● **What you are asked to do**
Read through the entries below and return each line with the word "Cloud".

● **Input**
++++++++

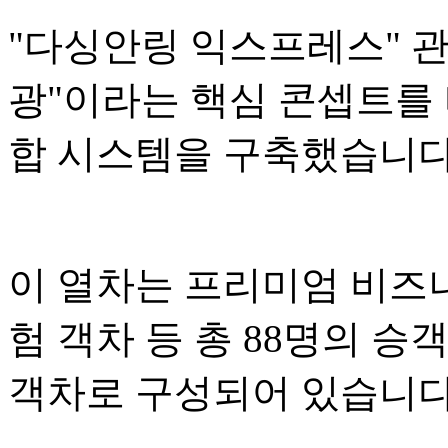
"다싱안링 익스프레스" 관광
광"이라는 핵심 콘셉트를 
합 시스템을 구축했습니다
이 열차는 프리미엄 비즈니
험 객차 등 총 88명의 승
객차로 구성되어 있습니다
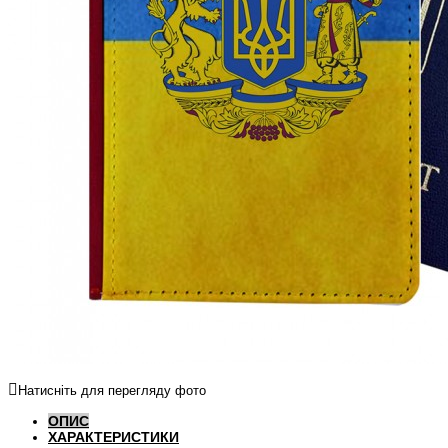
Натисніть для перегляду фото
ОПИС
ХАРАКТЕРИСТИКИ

++++++++

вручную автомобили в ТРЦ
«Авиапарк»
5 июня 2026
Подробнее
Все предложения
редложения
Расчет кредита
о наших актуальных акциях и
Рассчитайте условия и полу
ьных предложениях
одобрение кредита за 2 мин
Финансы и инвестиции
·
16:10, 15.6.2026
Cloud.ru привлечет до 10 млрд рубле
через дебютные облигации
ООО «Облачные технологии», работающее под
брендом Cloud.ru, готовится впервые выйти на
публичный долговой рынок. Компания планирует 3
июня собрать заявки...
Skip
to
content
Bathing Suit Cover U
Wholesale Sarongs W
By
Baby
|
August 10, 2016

++++++++

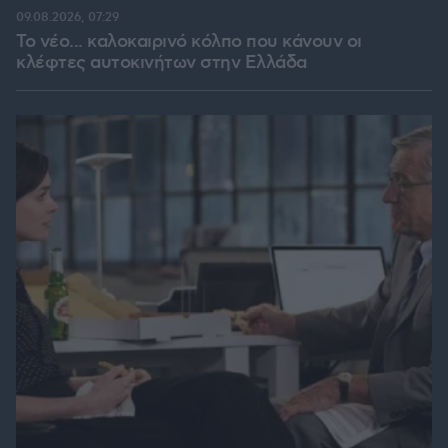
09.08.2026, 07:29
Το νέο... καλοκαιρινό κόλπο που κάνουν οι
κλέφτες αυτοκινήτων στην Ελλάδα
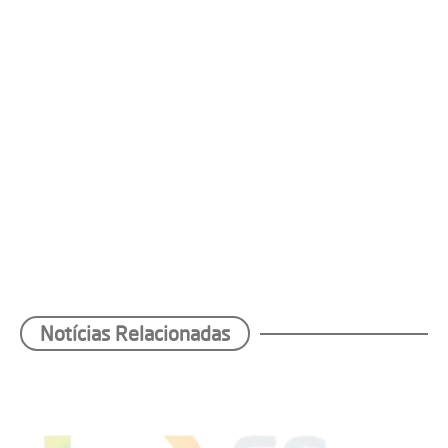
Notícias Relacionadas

++++++++

● **Task response**
Cloud.ru привлечет до 10 млрд рубле
брендом Cloud.ru, готовится впервые выйти на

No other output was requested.